Source code, examples, and issues for the Asterisk integration

PyPI Package

The pipecat-asterisk package on PyPI

Asterisk

Learn more about the Asterisk open-source telephony platform

WebSocket Channel Docs

Asterisk WebSocket channel driver documentation

Installation

This is a community-maintained package distributed separately from pipecat-ai:
uv add pipecat-asterisk
Or use pip install pipecat-asterisk if you manage dependencies with pip.

Prerequisites

Asterisk is a self-hosted, open-source telephony platform, so there is no provider account or API key to configure. You need:
  1. An Asterisk server with a WebSocket channel configured. The serializer and transport are based on the Asterisk WebSocket channel.
  2. slin-encoded audio: The serializer works with slin audio, since Asterisk natively supports all flavors of slin and Pipecat audio frames must be slin-encoded.
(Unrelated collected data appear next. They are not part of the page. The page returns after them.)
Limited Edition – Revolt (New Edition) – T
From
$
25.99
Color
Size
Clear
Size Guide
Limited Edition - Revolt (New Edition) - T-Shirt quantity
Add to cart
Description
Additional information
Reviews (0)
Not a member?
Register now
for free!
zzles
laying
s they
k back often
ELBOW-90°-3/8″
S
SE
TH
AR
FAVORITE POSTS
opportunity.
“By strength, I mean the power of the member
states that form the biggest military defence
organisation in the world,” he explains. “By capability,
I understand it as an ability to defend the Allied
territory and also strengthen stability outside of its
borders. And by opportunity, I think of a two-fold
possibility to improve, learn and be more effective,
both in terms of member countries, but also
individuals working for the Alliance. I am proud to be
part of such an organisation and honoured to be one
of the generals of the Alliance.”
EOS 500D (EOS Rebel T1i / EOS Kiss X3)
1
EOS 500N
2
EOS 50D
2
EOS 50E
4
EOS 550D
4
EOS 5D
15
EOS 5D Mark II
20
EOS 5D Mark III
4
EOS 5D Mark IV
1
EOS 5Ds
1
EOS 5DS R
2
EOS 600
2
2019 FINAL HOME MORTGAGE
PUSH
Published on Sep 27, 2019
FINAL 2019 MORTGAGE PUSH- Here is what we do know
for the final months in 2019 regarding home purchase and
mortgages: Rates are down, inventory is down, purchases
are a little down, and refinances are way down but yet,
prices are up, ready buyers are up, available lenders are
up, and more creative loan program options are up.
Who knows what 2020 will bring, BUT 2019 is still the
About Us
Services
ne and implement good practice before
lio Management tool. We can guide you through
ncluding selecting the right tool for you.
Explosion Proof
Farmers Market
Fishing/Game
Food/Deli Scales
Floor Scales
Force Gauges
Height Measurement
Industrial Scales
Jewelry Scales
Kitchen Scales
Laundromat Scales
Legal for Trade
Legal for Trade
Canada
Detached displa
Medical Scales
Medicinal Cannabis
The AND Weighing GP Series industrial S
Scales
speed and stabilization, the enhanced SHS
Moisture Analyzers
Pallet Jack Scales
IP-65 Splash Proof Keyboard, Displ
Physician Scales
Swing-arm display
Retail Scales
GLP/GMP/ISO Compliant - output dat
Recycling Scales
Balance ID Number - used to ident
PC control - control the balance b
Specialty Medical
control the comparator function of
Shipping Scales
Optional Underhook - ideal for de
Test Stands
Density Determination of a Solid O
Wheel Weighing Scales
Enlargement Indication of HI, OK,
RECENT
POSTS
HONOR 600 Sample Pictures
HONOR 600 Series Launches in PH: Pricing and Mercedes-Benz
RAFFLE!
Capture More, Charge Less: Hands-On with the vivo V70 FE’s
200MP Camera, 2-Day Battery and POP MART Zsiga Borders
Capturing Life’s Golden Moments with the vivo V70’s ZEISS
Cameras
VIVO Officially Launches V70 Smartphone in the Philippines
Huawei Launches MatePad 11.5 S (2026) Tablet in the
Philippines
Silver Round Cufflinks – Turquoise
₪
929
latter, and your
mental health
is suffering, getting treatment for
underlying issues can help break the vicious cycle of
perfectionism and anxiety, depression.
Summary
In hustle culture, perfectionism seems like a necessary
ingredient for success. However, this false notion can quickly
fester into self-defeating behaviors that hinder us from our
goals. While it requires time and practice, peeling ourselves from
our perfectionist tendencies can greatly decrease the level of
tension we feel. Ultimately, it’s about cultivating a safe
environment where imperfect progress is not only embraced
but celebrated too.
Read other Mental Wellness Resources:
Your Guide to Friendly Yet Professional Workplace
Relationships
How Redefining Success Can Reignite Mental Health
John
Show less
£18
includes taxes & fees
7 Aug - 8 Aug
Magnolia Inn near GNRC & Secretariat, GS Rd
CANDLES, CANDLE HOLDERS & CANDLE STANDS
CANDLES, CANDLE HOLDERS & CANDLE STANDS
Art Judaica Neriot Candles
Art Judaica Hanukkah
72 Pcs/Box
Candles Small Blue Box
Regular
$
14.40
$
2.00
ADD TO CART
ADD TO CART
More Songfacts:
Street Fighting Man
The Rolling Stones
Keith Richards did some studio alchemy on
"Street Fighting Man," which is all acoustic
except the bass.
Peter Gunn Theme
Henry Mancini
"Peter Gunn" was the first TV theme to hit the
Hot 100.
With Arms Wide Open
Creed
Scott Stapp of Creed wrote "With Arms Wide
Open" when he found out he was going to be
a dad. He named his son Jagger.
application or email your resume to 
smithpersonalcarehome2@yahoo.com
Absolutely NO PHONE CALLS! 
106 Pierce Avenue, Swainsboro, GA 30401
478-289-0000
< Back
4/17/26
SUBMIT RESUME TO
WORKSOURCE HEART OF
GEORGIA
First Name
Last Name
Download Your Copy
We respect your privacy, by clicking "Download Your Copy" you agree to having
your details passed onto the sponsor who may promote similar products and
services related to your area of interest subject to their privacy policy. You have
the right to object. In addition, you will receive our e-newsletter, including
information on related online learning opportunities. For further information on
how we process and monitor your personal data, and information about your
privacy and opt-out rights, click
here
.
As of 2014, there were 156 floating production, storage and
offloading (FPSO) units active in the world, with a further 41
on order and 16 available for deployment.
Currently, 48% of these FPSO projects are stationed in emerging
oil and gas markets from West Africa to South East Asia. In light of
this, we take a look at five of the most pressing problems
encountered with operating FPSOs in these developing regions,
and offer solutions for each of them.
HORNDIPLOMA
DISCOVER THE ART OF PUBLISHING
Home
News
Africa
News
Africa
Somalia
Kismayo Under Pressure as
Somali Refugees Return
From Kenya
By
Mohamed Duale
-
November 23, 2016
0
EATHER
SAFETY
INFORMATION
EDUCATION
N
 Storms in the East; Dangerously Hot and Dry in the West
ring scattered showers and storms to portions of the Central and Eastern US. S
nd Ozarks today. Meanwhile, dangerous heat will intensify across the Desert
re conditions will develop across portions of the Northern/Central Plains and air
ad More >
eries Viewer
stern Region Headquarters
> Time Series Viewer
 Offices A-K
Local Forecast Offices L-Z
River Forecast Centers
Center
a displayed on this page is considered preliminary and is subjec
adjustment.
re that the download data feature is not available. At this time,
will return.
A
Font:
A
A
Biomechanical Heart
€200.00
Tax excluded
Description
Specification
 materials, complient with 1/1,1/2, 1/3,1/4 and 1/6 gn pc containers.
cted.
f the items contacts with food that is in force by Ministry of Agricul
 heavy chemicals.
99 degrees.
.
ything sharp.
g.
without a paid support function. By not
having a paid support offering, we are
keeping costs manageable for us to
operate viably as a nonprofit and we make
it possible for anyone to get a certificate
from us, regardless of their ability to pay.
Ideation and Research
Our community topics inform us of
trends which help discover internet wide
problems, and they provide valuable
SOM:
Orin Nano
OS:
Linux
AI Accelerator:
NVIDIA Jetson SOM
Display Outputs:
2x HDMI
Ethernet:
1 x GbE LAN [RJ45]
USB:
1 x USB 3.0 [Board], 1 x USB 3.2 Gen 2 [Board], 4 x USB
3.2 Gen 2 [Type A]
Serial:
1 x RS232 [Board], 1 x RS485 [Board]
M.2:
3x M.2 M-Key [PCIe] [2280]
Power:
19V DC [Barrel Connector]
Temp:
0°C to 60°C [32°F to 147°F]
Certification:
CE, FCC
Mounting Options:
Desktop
Transcode on the Asterisk side if you need a different codec.
The repository includes an example docker-compose.yml and Asterisk configuration files under examples/pipecat_asterisk/ to spin up a local testing environment. See the source repository for details.

Configuration

AsteriskFrameSerializer is constructed with a single optional parameter:
sample_rate
int
default:"0"
Sample rate in kHz used by the Asterisk channel. When left at 0, it is populated during setup or from the Asterisk MEDIA_START event. Supported slin sample rates are 12, 16, 24, 32, 44, 48, 96, 192, 128 kHz.
This serializer does not use the Pipecat Settings dataclass pattern. See the source repository for the authoritative, up-to-date implementation.

Usage

Pass the serializer to a FastAPIWebsocketTransport through FastAPIWebsocketParams, then build your pipeline as usual:
from fastapi import WebSocket
from pipecat.pipeline.pipeline import Pipeline
from pipecat.pipeline.task import PipelineTask
from pipecat.transports.websocket.fastapi import (
    FastAPIWebsocketTransport,
    FastAPIWebsocketParams,
)
from pipecat_asterisk import AsteriskFrameSerializer


async def run_bot(websocket: WebSocket):
    transport = FastAPIWebsocketTransport(
        websocket=websocket,
        params=FastAPIWebsocketParams(
            serializer=AsteriskFrameSerializer(),
            audio_in_enabled=True,
            audio_out_enabled=True,
        ),
    )

    pipeline = Pipeline(
        [
            transport.input(),
            # ... VAD, STT, LLM, TTS, etc.
            transport.output(),
        ]
    )

    task = PipelineTask(pipeline)
    # ... run the pipeline
The package also ships an AsteriskWebsocketTransport, which wraps this serializer together with flow-control logic for managing buffer utilization between Pipecat and Asterisk. See the source repository for the full example.

Compatibility

Tested with Pipecat v1.1.0 and Python 3.12+. Check the source repository for the latest tested version and changelog.